┌────────

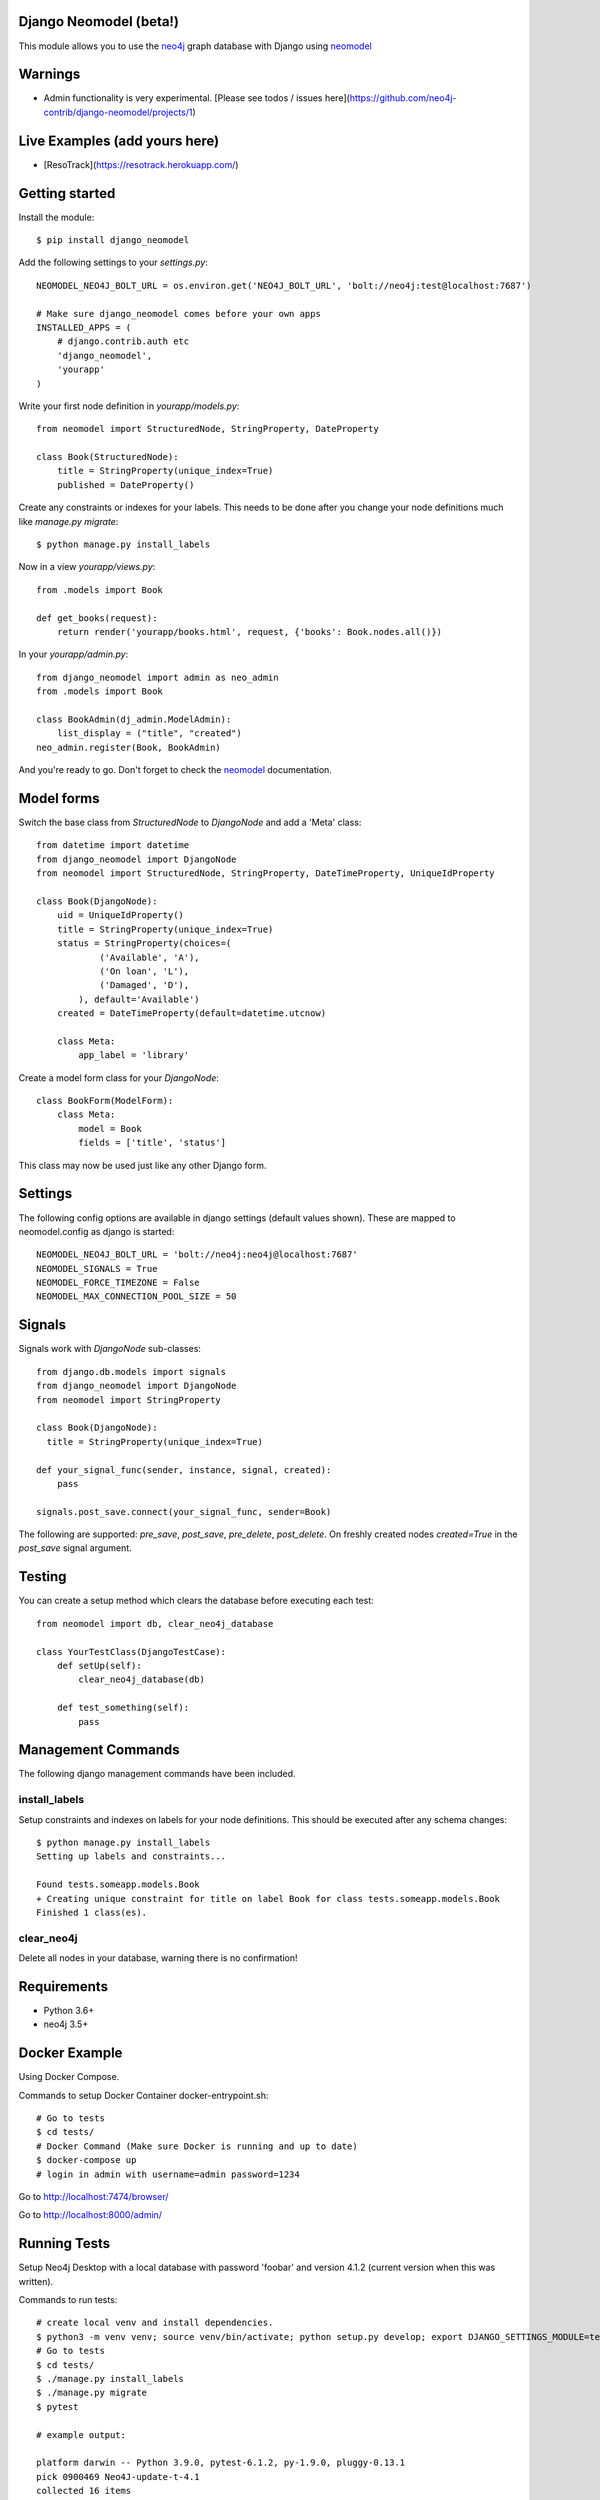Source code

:Django Neomodel (beta!)
=======================

.. image:: https://raw.githubusercontent.com/robinedwards/neomodel/master/doc/source/_static/neomodel-300.png
   :alt: neomodel

This module allows you to use the neo4j_ graph database with Django using neomodel_

.. _neo4j: https://www.neo4j.org
.. _neomodel: http://neomodel.readthedocs.org

.. image:: https://secure.travis-ci.org/neo4j-contrib/django-neomodel.png
    :target: https://secure.travis-ci.org/neo4j-contrib/django-neomodel/

Warnings
=======================

* Admin functionality is very experimental. [Please see todos / issues here](https://github.com/neo4j-contrib/django-neomodel/projects/1)

Live Examples (add yours here)
=======================

* [ResoTrack](https://resotrack.herokuapp.com/)

Getting started
===============

Install the module::

    $ pip install django_neomodel

Add the following settings to your `settings.py`::

    NEOMODEL_NEO4J_BOLT_URL = os.environ.get('NEO4J_BOLT_URL', 'bolt://neo4j:test@localhost:7687')

    # Make sure django_neomodel comes before your own apps
    INSTALLED_APPS = (
        # django.contrib.auth etc
        'django_neomodel',
        'yourapp'
    )

Write your first node definition in `yourapp/models.py`::

    from neomodel import StructuredNode, StringProperty, DateProperty

    class Book(StructuredNode):
        title = StringProperty(unique_index=True)
        published = DateProperty()

Create any constraints or indexes for your labels. This needs to be done after you change your node definitions
much like `manage.py migrate`::

    $ python manage.py install_labels

Now in a view `yourapp/views.py`::

    from .models import Book

    def get_books(request):
        return render('yourapp/books.html', request, {'books': Book.nodes.all()})

In your `yourapp/admin.py`::

    from django_neomodel import admin as neo_admin
    from .models import Book

    class BookAdmin(dj_admin.ModelAdmin):
        list_display = ("title", "created")
    neo_admin.register(Book, BookAdmin)

And you're ready to go. Don't forget to check the neomodel_ documentation.

Model forms
===========

Switch the base class from `StructuredNode` to `DjangoNode` and add a 'Meta' class::

    from datetime import datetime
    from django_neomodel import DjangoNode
    from neomodel import StructuredNode, StringProperty, DateTimeProperty, UniqueIdProperty

    class Book(DjangoNode):
        uid = UniqueIdProperty()
        title = StringProperty(unique_index=True)
        status = StringProperty(choices=(
                ('Available', 'A'),
                ('On loan', 'L'),
                ('Damaged', 'D'),
            ), default='Available')
        created = DateTimeProperty(default=datetime.utcnow)

        class Meta:
            app_label = 'library'

Create a model form class for your `DjangoNode`::

    class BookForm(ModelForm):
        class Meta:
            model = Book
            fields = ['title', 'status']

This class may now be used just like any other Django form.

Settings
========
The following config options are available in django settings (default values shown).
These are mapped to neomodel.config as django is started::

    NEOMODEL_NEO4J_BOLT_URL = 'bolt://neo4j:neo4j@localhost:7687'
    NEOMODEL_SIGNALS = True
    NEOMODEL_FORCE_TIMEZONE = False
    NEOMODEL_MAX_CONNECTION_POOL_SIZE = 50

Signals
=======
Signals work with `DjangoNode` sub-classes::

    from django.db.models import signals
    from django_neomodel import DjangoNode
    from neomodel import StringProperty

    class Book(DjangoNode):
      title = StringProperty(unique_index=True)

    def your_signal_func(sender, instance, signal, created):
        pass

    signals.post_save.connect(your_signal_func, sender=Book)

The following are supported: `pre_save`, `post_save`, `pre_delete`, `post_delete`.
On freshly created nodes `created=True` in the `post_save` signal argument.

Testing
=======

You can create a setup method which clears the database before executing each test::

    from neomodel import db, clear_neo4j_database

    class YourTestClass(DjangoTestCase):
        def setUp(self):
            clear_neo4j_database(db)

        def test_something(self):
            pass

Management Commands
===================

The following django management commands have been included.

install_labels
--------------
Setup constraints and indexes on labels for your node definitions. This should be executed after any schema changes::

    $ python manage.py install_labels
    Setting up labels and constraints...

    Found tests.someapp.models.Book
    + Creating unique constraint for title on label Book for class tests.someapp.models.Book
    Finished 1 class(es).

clear_neo4j
-----------
Delete all nodes in your database, warning there is no confirmation!

Requirements
============

- Python 3.6+
- neo4j 3.5+

.. image:: https://badges.gitter.im/Join%20Chat.svg
   :alt: Join the chat at https://gitter.im/robinedwards/neomodel
   :target: https://gitter.im/robinedwards/neomodel?utm_source=badge&utm_medium=badge&utm_campaign=pr-badge&utm_content=badge

Docker Example
===================


Using Docker Compose.

Commands to setup Docker Container docker-entrypoint.sh::

    # Go to tests
    $ cd tests/
    # Docker Command (Make sure Docker is running and up to date)
    $ docker-compose up
    # login in admin with username=admin password=1234

Go to http://localhost:7474/browser/

Go to http://localhost:8000/admin/


Running Tests
===================

Setup Neo4j Desktop with a local database with password 'foobar' and version 4.1.2 (current version when this was written).

Commands to run tests::

    # create local venv and install dependencies.
    $ python3 -m venv venv; source venv/bin/activate; python setup.py develop; export DJANGO_SETTINGS_MODULE=tests.settings;
    # Go to tests
    $ cd tests/
    $ ./manage.py install_labels
    $ ./manage.py migrate
    $ pytest

    # example output:

    platform darwin -- Python 3.9.0, pytest-6.1.2, py-1.9.0, pluggy-0.13.1
    pick 0900469 Neo4J-update-t-4.1
    collected 16 items

    someapp/tests/test_atomicity.py .                                                                                                                                                                                                                      [  6%]
    someapp/tests/test_commands.py ..                                                                                                                                                                                                                      [ 18%]
    someapp/tests/test_model_form.py ...........                                                                                                                                                                                                           [ 87%]
    someapp/tests/test_sanity.py .                                                                                                                                                                                                                         [ 93%]
    someapp/tests/test_signals.py .
    16 passed, 11 warnings in 1.62s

└────────

**YOUR OBJECTIVE**
Every record above should come back exactly, but without its pictures.

**ANSWER TO THE EXERCISE**
Source code

:Django Neomodel (beta!)
=======================

.. image:: https://raw.githubusercontent.com/robinedwards/neomodel/master/doc/source/_static/neomodel-300.png
   :alt: neomodel

This module allows you to use the neo4j_ graph database with Django using neomodel_

.. _neo4j: https://www.neo4j.org
.. _neomodel: http://neomodel.readthedocs.org

.. image:: https://secure.travis-ci.org/neo4j-contrib/django-neomodel.png
    :target: https://secure.travis-ci.org/neo4j-contrib/django-neomodel/

Warnings
=======================

* Admin functionality is very experimental. [Please see todos / issues here](https://github.com/neo4j-contrib/django-neomodel/projects/1)

Live Examples (add yours here)
=======================

* [ResoTrack](https://resotrack.herokuapp.com/)

Getting started
===============

Install the module::

    $ pip install django_neomodel

Add the following settings to your `settings.py`::

    NEOMODEL_NEO4J_BOLT_URL = os.environ.get('NEO4J_BOLT_URL', 'bolt://neo4j:test@localhost:7687')

    # Make sure django_neomodel comes before your own apps
    INSTALLED_APPS = (
        # django.contrib.auth etc
        'django_neomodel',
        'yourapp'
    )

Write your first node definition in `yourapp/models.py`::

    from neomodel import StructuredNode, StringProperty, DateProperty

    class Book(StructuredNode):
        title = StringProperty(unique_index=True)
        published = DateProperty()

Create any constraints or indexes for your labels. This needs to be done after you change your node definitions
much like `manage.py migrate`::

    $ python manage.py install_labels

Now in a view `yourapp/views.py`::

    from .models import Book

    def get_books(request):
        return render('yourapp/books.html', request, {'books': Book.nodes.all()})

In your `yourapp/admin.py`::

    from django_neomodel import admin as neo_admin
    from .models import Book

    class BookAdmin(dj_admin.ModelAdmin):
        list_display = ("title", "created")
    neo_admin.register(Book, BookAdmin)

And you're ready to go. Don't forget to check the neomodel_ documentation.

Model forms
===========

Switch the base class from `StructuredNode` to `DjangoNode` and add a 'Meta' class::

    from datetime import datetime
    from django_neomodel import DjangoNode
    from neomodel import StructuredNode, StringProperty, DateTimeProperty, UniqueIdProperty

    class Book(DjangoNode):
        uid = UniqueIdProperty()
        title = StringProperty(unique_index=True)
        status = StringProperty(choices=(
                ('Available', 'A'),
                ('On loan', 'L'),
                ('Damaged', 'D'),
            ), default='Available')
        created = DateTimeProperty(default=datetime.utcnow)

        class Meta:
            app_label = 'library'

Create a model form class for your `DjangoNode`::

    class BookForm(ModelForm):
        class Meta:
            model = Book
            fields = ['title', 'status']

This class may now be used just like any other Django form.

Settings
========
The following config options are available in django settings (default values shown).
These are mapped to neomodel.config as django is started::

    NEOMODEL_NEO4J_BOLT_URL = 'bolt://neo4j:neo4j@localhost:7687'
    NEOMODEL_SIGNALS = True
    NEOMODEL_FORCE_TIMEZONE = False
    NEOMODEL_MAX_CONNECTION_POOL_SIZE = 50

Signals
=======
Signals work with `DjangoNode` sub-classes::

    from django.db.models import signals
    from django_neomodel import DjangoNode
    from neomodel import StringProperty

    class Book(DjangoNode):
      title = StringProperty(unique_index=True)

    def your_signal_func(sender, instance, signal, created):
        pass

    signals.post_save.connect(your_signal_func, sender=Book)

The following are supported: `pre_save`, `post_save`, `pre_delete`, `post_delete`.
On freshly created nodes `created=True` in the `post_save` signal argument.

Testing
=======

You can create a setup method which clears the database before executing each test::

    from neomodel import db, clear_neo4j_database

    class YourTestClass(DjangoTestCase):
        def setUp(self):
            clear_neo4j_database(db)

        def test_something(self):
            pass

Management Commands
===================

The following django management commands have been included.

install_labels
--------------
Setup constraints and indexes on labels for your node definitions. This should be executed after any schema changes::

    $ python manage.py install_labels
    Setting up labels and constraints...

    Found tests.someapp.models.Book
    + Creating unique constraint for title on label Book for class tests.someapp.models.Book
    Finished 1 class(es).

clear_neo4j
-----------
Delete all nodes in your database, warning there is no confirmation!

Requirements
============

- Python 3.6+
- neo4j 3.5+

.. image:: https://badges.gitter.im/Join%20Chat.svg
   :alt: Join the chat at https://gitter.im/robinedwards/neomodel
   :target: https://gitter.im/robinedwards/neomodel?utm_source=badge&utm_medium=badge&utm_campaign=pr-badge&utm_content=badge

Docker Example
===================


Using Docker Compose.

Commands to setup Docker Container docker-entrypoint.sh::

    # Go to tests
    $ cd tests/
    # Docker Command (Make sure Docker is running and up to date)
    $ docker-compose up
    # login in admin with username=admin password=1234

Go to http://localhost:7474/browser/

Go to http://localhost:8000/admin/


Running Tests
===================

Setup Neo4j Desktop with a local database with password 'foobar' and version 4.1.2 (current version when this was written).

Commands to run tests::

    # create local venv and install dependencies.
    $ python3 -m venv venv; source venv/bin/activate; python setup.py develop; export DJANGO_SETTINGS_MODULE=tests.settings;
    # Go to tests
    $ cd tests/
    $ ./manage.py install_labels
    $ ./manage.py migrate
    $ pytest

    # example output:

    platform darwin -- Python 3.9.0, pytest-6.1.2, py-1.9.0, pluggy-0.13.1
    pick 0900469 Neo4J-update-t-4.1
    collected 16 items

    someapp/tests/test_atomicity.py .                                                                                                                                                                                                                      [  6%]
    someapp/tests/test_commands.py ..                                                                                                                                                                                                                      [ 18%]
    someapp/tests/test_model_form.py ...........                                                                                                                                                                                                           [ 87%]
    someapp/tests/test_sanity.py .                                                                                                                                                                                                                         [ 93%]
    someapp/tests/test_signals.py .
    16 passed, 11 warnings in 1.62s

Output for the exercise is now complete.